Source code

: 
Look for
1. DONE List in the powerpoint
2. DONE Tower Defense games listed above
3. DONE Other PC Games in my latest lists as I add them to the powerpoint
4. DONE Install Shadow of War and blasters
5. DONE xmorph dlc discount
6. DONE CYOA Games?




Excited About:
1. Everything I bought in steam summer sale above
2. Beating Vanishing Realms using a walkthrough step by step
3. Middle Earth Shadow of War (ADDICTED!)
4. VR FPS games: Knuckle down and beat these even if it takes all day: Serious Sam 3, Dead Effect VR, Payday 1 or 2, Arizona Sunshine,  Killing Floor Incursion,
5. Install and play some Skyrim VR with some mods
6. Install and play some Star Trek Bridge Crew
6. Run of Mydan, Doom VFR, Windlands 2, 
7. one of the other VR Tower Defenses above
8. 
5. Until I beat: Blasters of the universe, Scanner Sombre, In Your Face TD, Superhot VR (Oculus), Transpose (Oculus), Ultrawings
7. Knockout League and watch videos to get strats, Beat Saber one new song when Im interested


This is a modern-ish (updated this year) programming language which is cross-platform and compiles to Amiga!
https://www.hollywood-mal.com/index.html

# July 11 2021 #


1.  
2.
┄┄┄┄┄┄
▸ WHAT THE EXERCISE ASKS
Collect every line of the records that contains the string "DONE". Case counts.

▸ WRITTEN RESPONSE
1. DONE List in the powerpoint
2. DONE Tower Defense games listed above
3. DONE Other PC Games in my latest lists as I add them to the powerpoint
4. DONE Install Shadow of War and blasters
5. DONE xmorph dlc discount
6. DONE CYOA Games?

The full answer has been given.